The good news is – we’ve all been there. Embarrassment is just part of the human experience and while you can try to minimize embarrassment or the effects of it, it’s fruitless to try to completely eliminate it from your life.
But, would you believe there’s even more good news? Check this out (and read the full article here):
Researchers have found that people who display embarrassment at their social transgressions are more prone to be liked, forgiven, and trusted than those who do not, and, as a result, their embarrassment saves face (Keltner and Anderson, 2000). Even teasing and flirtation, which provoke and evoke embarrassment in the targeted person, are motivated by the desire for increased liking (Keltner & Anderson, 2000). So embarrassment is a good thing, even if at the time you experienced it you wished it never happened.
Could it be that embarrassment may be one of the major keys to living a deeper more fulfilling life as an expat? I’m thinking maybe so…

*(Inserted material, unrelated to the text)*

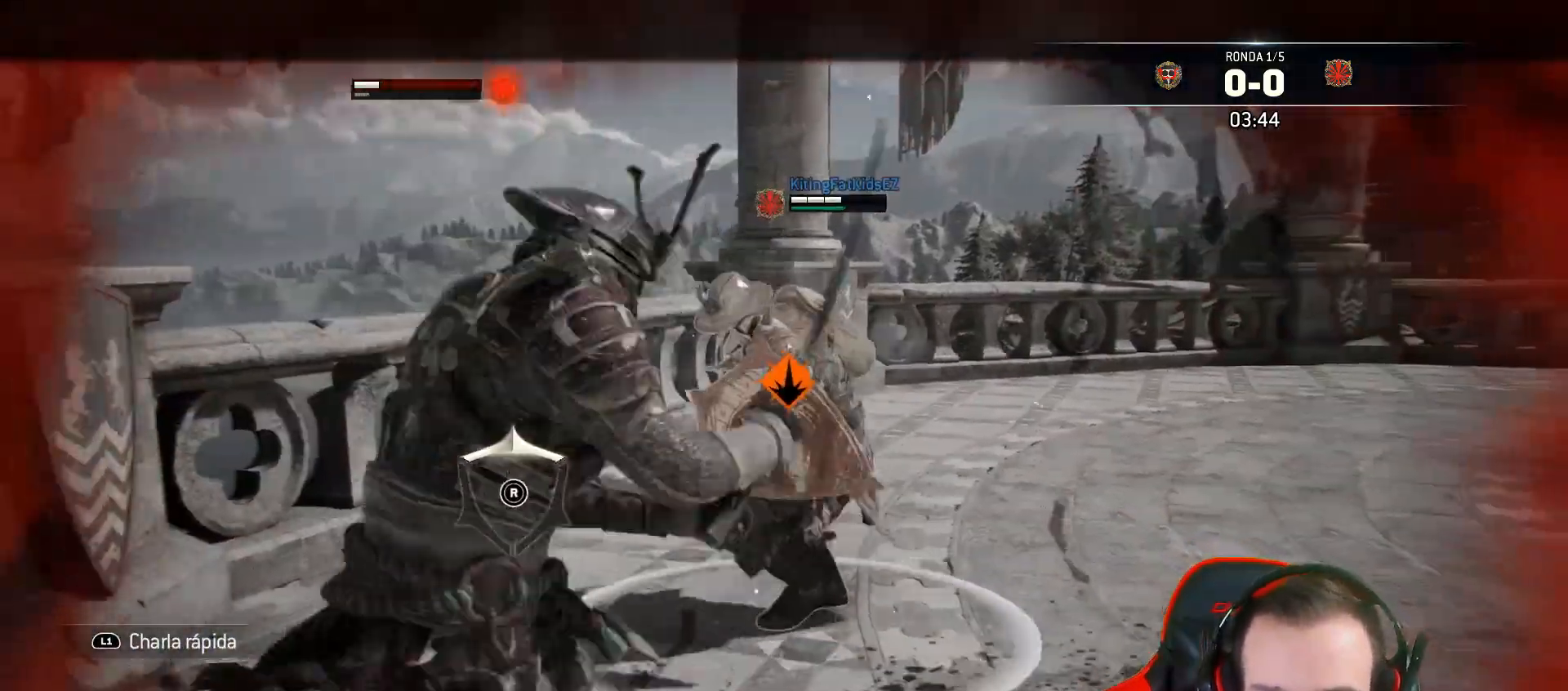
{"dt_ms": 500, "buttons": ["L2", "L3"], "left_stick": "down-right", "right_stick": "center", "events": [[17, "CROSS", "down"], [17, "L3", "down"], [100, "CROSS", "up"], [500, "left_stick", "down-right"]]}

Think about it this way – every time you say the wrong word in a foreign language, inadvertently commit a major cultural faux pas, wear the wrong shoes in the wrong place at the wrong time, shake hands instead of kiss, laugh instead of cry (or cry instead of laugh) or many of the millions of other things that can happen in this crazy cultural mix – you’re telling those around you – I’m Human!! You’re presenting yourself as real, authentic, natural and willing to make mistakes in the process of getting it right. How’s that for awesome!
So, go ahead and march right on out of the bathroom in your potty shoes (ooops, that may have happened to me more than once in my Japan days)! Smile, genuinely say sorry, and keep right on moving towards your much improved You!